LISTED ENTRIES -
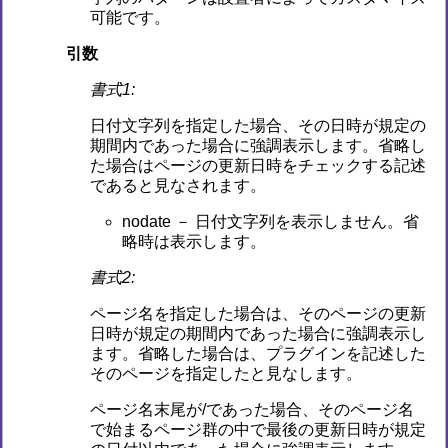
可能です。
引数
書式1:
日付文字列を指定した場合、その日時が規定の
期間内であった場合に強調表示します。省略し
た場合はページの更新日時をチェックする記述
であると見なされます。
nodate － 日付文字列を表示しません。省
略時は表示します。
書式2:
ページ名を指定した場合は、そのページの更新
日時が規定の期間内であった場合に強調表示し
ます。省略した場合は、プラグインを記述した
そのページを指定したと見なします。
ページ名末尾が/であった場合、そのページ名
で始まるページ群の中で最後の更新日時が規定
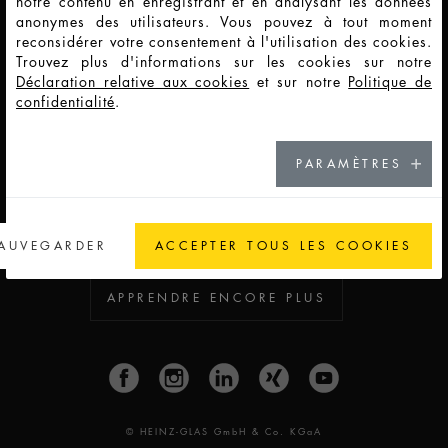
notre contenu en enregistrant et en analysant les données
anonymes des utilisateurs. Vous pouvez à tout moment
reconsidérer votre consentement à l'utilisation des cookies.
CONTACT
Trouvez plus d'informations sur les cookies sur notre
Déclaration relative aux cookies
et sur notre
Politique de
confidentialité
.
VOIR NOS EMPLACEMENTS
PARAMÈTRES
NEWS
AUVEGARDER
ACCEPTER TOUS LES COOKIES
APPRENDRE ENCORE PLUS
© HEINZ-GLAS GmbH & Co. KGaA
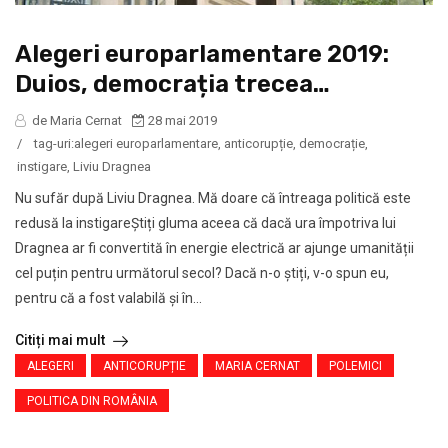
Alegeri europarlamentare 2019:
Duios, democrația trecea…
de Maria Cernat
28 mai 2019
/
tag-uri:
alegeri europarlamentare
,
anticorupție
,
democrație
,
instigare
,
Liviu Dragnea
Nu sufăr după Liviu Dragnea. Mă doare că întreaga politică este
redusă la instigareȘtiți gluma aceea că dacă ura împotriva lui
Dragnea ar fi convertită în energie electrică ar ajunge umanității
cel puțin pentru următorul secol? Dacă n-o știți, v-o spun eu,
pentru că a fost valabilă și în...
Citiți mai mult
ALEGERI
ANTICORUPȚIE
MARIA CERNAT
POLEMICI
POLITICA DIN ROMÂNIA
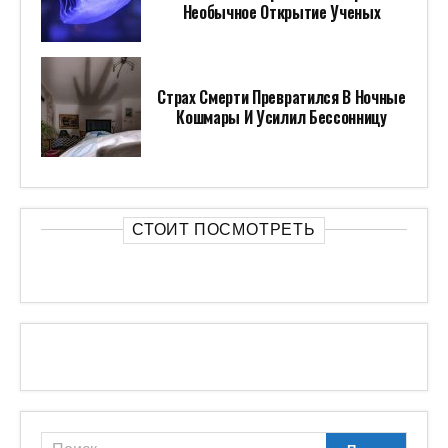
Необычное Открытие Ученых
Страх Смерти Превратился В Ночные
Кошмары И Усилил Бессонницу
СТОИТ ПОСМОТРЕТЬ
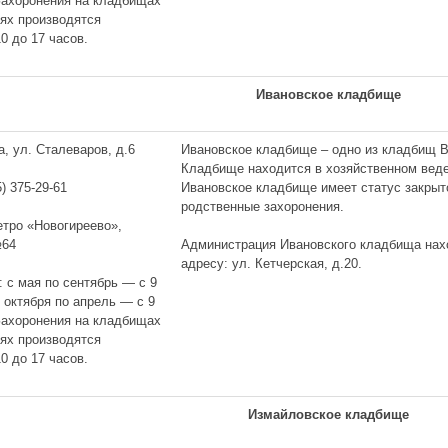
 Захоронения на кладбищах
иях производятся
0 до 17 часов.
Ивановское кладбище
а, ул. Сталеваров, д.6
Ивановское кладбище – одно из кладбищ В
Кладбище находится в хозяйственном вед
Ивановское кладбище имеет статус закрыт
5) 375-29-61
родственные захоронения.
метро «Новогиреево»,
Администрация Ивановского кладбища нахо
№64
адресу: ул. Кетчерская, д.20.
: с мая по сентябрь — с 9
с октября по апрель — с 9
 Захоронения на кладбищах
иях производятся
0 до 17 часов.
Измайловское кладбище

==

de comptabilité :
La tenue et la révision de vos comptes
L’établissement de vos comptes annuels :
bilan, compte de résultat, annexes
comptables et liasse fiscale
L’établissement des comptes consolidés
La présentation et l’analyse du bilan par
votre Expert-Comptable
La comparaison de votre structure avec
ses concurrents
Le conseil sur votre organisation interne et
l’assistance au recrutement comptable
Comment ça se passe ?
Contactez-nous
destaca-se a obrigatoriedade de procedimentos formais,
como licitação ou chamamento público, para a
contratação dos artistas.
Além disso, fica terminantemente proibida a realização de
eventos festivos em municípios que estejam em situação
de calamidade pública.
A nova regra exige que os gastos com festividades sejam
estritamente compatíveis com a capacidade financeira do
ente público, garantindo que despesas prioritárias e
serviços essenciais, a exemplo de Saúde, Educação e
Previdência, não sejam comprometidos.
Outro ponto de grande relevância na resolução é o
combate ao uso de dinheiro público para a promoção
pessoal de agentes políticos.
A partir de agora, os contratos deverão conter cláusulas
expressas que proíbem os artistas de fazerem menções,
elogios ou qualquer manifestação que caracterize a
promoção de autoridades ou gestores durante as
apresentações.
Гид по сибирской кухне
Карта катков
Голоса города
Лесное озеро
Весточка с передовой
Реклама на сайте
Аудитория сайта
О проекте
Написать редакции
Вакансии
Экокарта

--

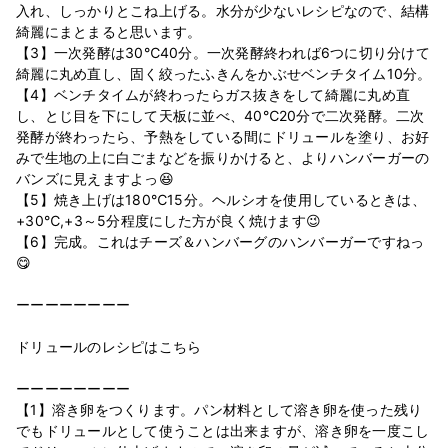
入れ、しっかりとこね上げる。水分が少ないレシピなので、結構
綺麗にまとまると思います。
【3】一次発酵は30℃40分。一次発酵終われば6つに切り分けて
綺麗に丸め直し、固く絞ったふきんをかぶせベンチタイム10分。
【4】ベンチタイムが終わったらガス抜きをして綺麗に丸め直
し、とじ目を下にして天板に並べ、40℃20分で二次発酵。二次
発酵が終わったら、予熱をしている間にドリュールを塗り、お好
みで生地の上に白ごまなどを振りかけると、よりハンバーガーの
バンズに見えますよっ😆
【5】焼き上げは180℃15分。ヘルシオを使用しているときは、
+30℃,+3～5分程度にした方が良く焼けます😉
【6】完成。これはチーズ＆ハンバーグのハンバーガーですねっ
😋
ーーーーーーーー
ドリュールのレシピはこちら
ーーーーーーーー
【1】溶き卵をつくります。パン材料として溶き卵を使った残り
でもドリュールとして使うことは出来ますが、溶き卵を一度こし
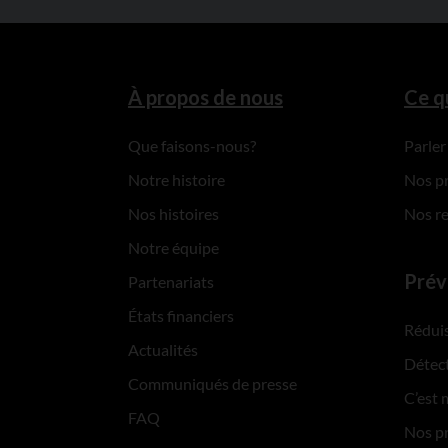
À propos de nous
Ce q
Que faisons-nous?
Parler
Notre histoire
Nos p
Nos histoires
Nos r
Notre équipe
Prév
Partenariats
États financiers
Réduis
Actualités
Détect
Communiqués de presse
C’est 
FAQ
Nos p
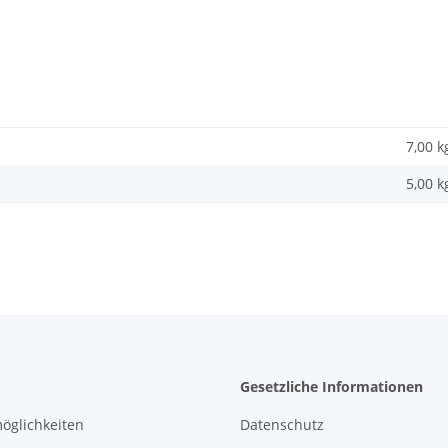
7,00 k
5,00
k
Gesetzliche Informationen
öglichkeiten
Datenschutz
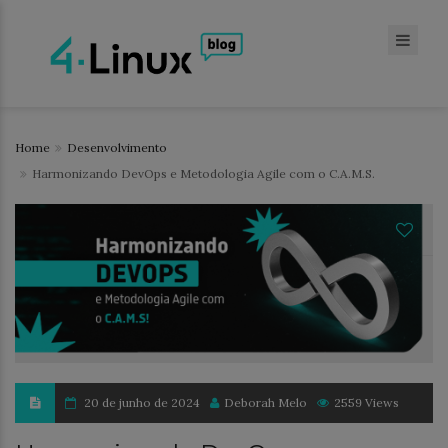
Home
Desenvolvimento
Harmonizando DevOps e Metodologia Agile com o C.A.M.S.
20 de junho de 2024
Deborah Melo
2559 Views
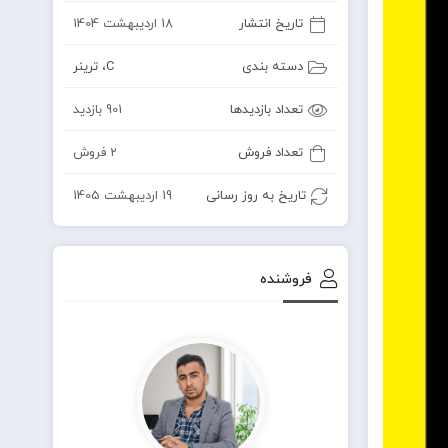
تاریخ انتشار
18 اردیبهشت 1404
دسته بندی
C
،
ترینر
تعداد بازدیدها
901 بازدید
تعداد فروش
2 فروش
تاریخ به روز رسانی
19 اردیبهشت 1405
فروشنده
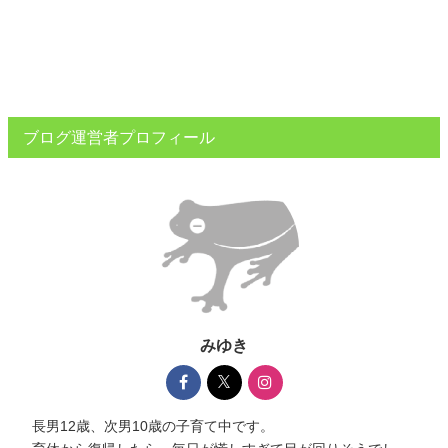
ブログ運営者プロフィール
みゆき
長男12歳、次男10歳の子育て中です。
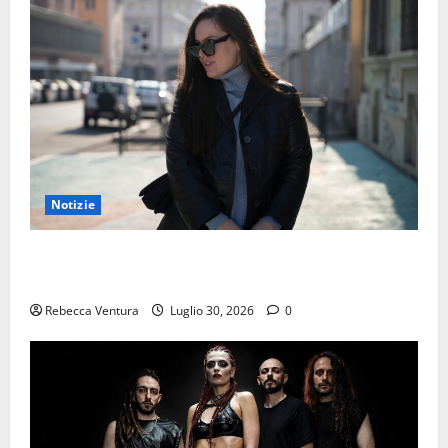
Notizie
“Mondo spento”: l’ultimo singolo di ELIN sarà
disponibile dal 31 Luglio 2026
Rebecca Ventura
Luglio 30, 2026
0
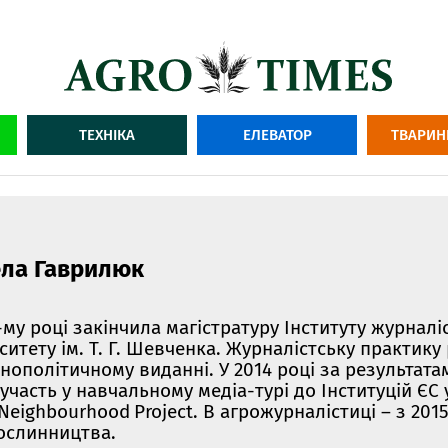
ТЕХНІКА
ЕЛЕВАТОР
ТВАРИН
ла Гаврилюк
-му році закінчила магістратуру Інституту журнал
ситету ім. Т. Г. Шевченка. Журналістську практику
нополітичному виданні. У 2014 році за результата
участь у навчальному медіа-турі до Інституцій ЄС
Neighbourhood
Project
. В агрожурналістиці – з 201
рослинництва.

REQUEST -
Above are some records. Reproduce the lines from the one with "تعداد بازدیدها" down to the one with "рослинництва.", keeping both, and leave every picture out.

RESULT -
تعداد بازدیدها
901 بازدید
تعداد فروش
2 فروش
تاریخ به روز رسانی
19 اردیبهشت 1405
فروشنده
ブログ運営者プロフィール
みゆき
長男12歳、次男10歳の子育て中です。
Notizie
“Mondo spento”: l’ultimo singolo di ELIN sarà
disponibile dal 31 Luglio 2026
Rebecca Ventura
Luglio 30, 2026
0
ТЕХНІКА
ЕЛЕВАТОР
ТВАРИН
ла Гаврилюк
-му році закінчила магістратуру Інституту журнал
ситету ім. Т. Г. Шевченка. Журналістську практику
нополітичному виданні. У 2014 році за результата
участь у навчальному медіа-турі до Інституцій ЄС
Neighbourhood
Project
. В агрожурналістиці – з 201
рослинництва.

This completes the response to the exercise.